A report published today by ICRIER, a Delhi-based economics think-tank which is working on SEZ policies for the government, says that companies like Nokia and Foxconn had previously been “reluctant to come to India” because they “work on thin margins and manage operations on scale and efficiency” – so SEZs did generate investment and provide jobs that would not have otherwise happened.

While its factory is being built, Foxconn started  production a year ago in a nearbyformer Panasonic building making components and mobile phones, mostly for Nokia, plus networks. This is in a sort of semi-SEZ, called an export-oriented unit, where 50% of output has to be sent abroad (or into an SEZ).

Proud of its virtual anonymity as a supplier to internationally known brands, Foxconn has found the transition from Taiwan to India far less difficult that one might expect for a company from that super-efficient high-tech country. It has found that its Taiwanese-style  uniformed employees perform both manual and highly automated tasks well once  they have been trained, consistently maintaining international standards that  were rare in India’s manufacturing industry a few years  ago.

Next year Foxconn will move into the Nokia SEZ and will also have another factory in a separate zone a few kilometers away where it is a co-developer with SIPCOT and Motorola. Singapore-based Flextronics also has a similar operation nearby, already in operation. These are graphic examples of how India can sometimes make manufacturing work well, especially when there is an enthusiastic state government involved.

The only blot on the landscape is that the Finance Ministry would like to impose a precise export requirement, as a percentage of production, in addition to a current requirement that SEZ companies should become net foreign exchange earners by 2009, exporting more than they import. Goods passed within the SEZ, or from an outside export oriented unit into an SEZ, count as exports for this foreign exchange calculation, but in a highly bureaucratic tweak of policy, they do earn tax exemptions applicable to exports.
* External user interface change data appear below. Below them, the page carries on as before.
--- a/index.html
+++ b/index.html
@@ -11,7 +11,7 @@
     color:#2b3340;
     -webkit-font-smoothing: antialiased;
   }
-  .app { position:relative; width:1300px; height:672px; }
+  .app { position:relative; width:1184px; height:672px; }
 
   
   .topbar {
The Ministry suspects (rightly) that there will be little exporting from many of the  mammoth zones elsewhere that are attracting land-grab developers, so a primary aim of an SEZ will not be met. SIPCOT companies argue that any new export requirements should not affect their year-old agreements with the Tamil Nadu government. They have told the government that their ability to compete with operations in China could be jeopardised.
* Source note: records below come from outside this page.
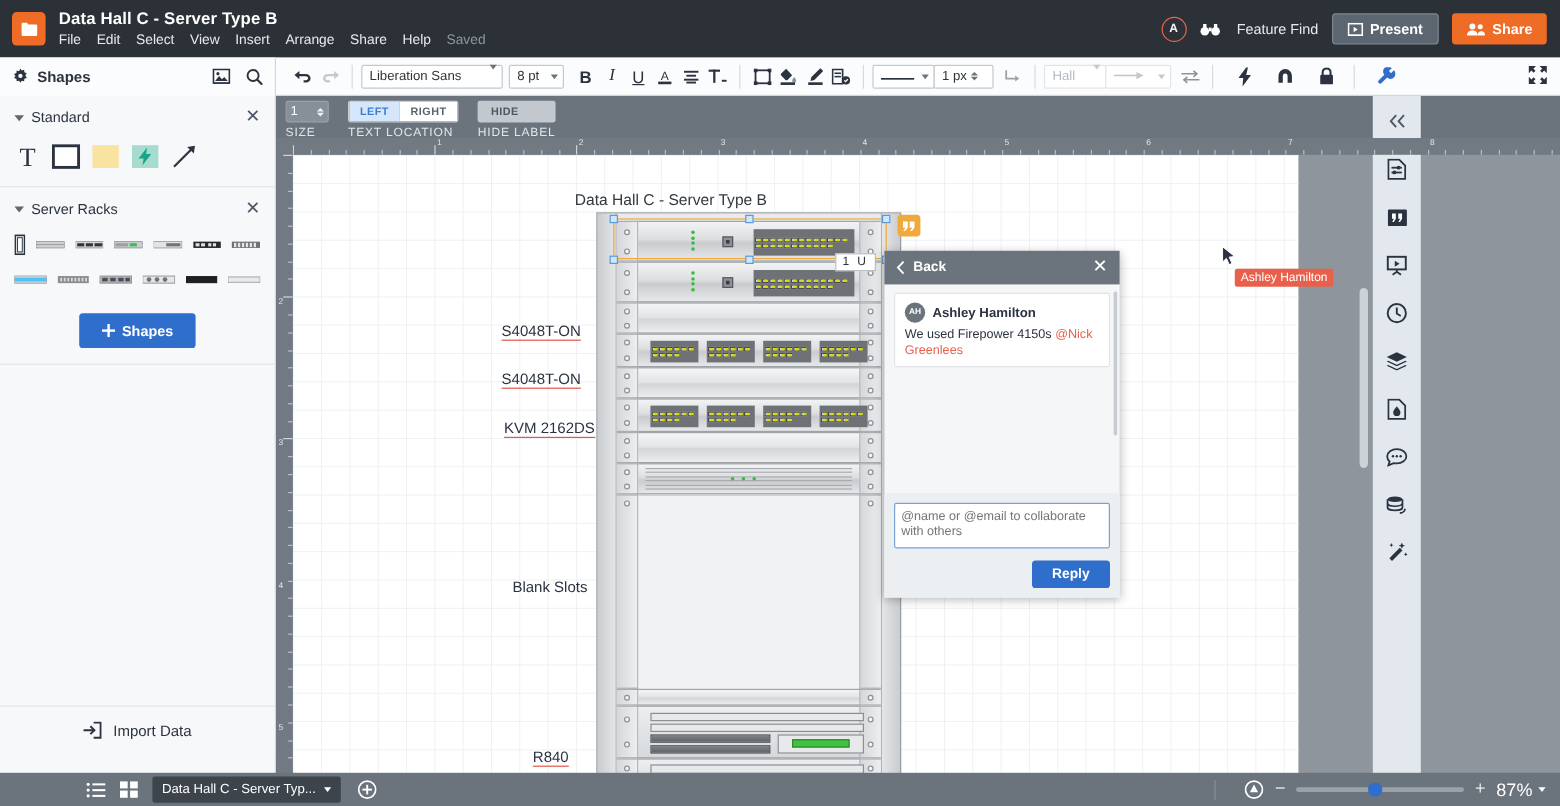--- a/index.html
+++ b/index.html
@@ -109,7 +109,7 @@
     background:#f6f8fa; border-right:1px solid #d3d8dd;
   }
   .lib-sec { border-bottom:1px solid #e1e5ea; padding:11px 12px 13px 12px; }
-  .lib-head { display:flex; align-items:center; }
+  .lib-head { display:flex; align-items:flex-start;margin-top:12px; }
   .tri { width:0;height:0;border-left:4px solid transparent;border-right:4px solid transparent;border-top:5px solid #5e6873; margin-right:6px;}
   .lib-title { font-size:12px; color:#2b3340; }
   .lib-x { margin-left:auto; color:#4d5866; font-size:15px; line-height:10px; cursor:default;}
Meanwhile farmers’ protests are continuing against large SEZs, especially in West Bengal where there were clashes between police and protestors last Sunday at an SEZ site called Nandigram. The government has not yet come up with any major policy initiative, which means that the other main advantage of SEZs – the development of private-sector funded large-scale infrastructure – has yet to materialize.
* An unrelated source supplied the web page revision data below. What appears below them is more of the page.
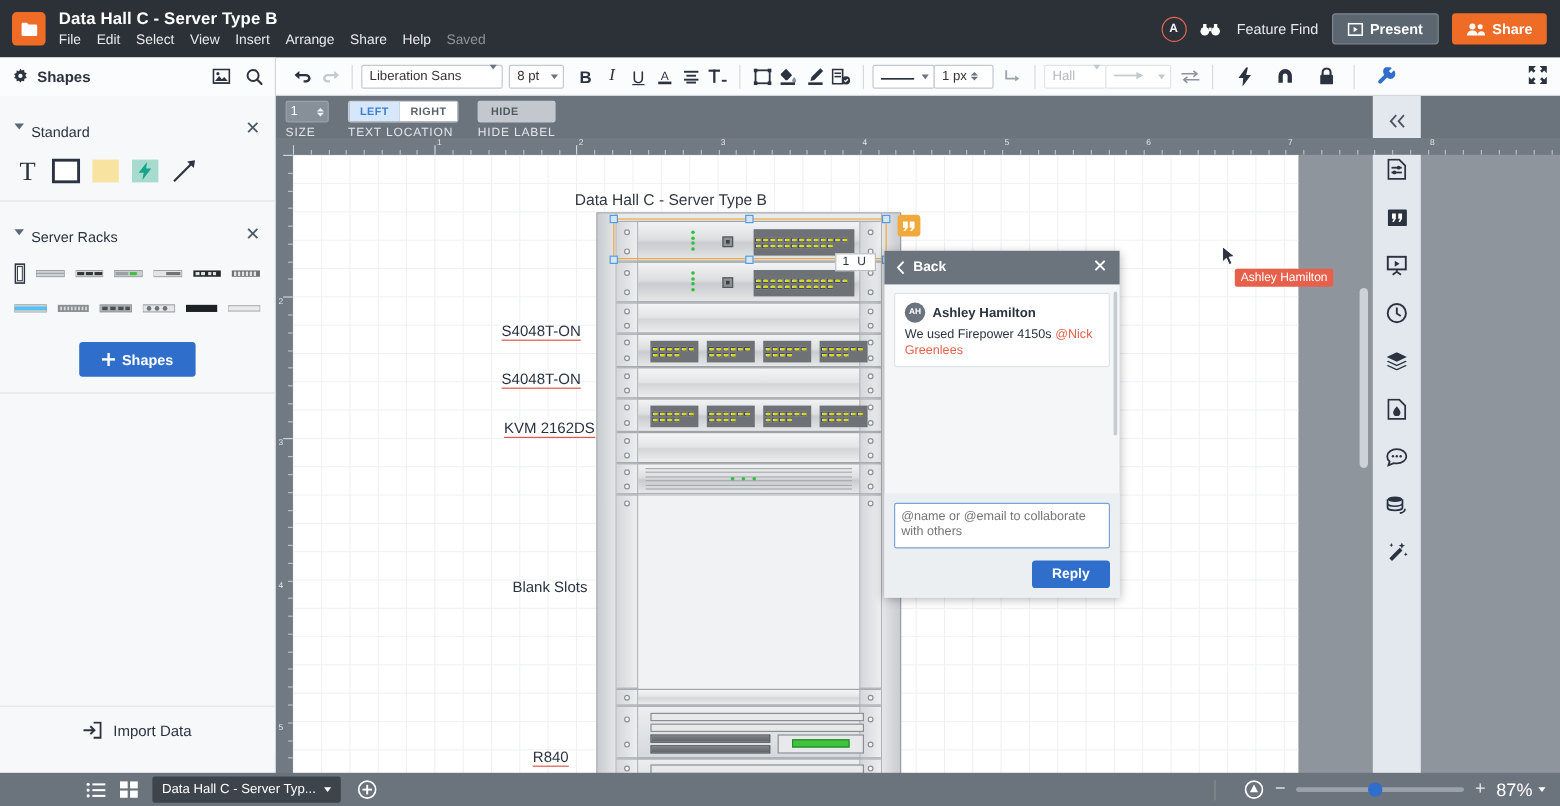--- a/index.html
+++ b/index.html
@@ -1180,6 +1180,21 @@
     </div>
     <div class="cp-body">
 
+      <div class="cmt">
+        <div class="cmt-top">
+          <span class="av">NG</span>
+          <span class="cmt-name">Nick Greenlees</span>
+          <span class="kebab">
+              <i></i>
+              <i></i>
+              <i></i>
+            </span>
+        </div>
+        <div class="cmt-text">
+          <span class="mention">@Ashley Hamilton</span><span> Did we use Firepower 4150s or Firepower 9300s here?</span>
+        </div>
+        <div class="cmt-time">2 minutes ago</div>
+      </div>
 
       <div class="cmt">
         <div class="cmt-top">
  1. Its silly to setup mini SEZs like Nokia has done. India has to look at China’s 5 SEZ: they are cities in their own right. Each has its own world-class Port, Airport, Power Supply, Water Supply and Gas Supply. Not to mention, world-class roads.

    Most of China’s exports come from SEZs. Obviously in China’s SEZs there are no infrastructure problems, and they are all next to the coast, so the factories in SEZs dont need to send their goods across 100’s of kilometres to a port to export. Each SEZ has its own Port and Airport!

    China’s SEZ were just big chunks of farmland (200-400sq km in size) 30 years ago. And 5 such chunks along the coast were selected and world-class infrastructure was built there to make SEZs for exporting goods.

  2. There is no tweak in policy- Income Tax benefits are available only to the extent and proportion of exports to total turnover. So if companies sell more in the domestic market, they do not get IT exemption to that extent! In fact the Net Foreign Exchange earning would have been negative for Nokia SEZ if Information Technology items were not counted towards NFE even when sold in India – The tweak is here!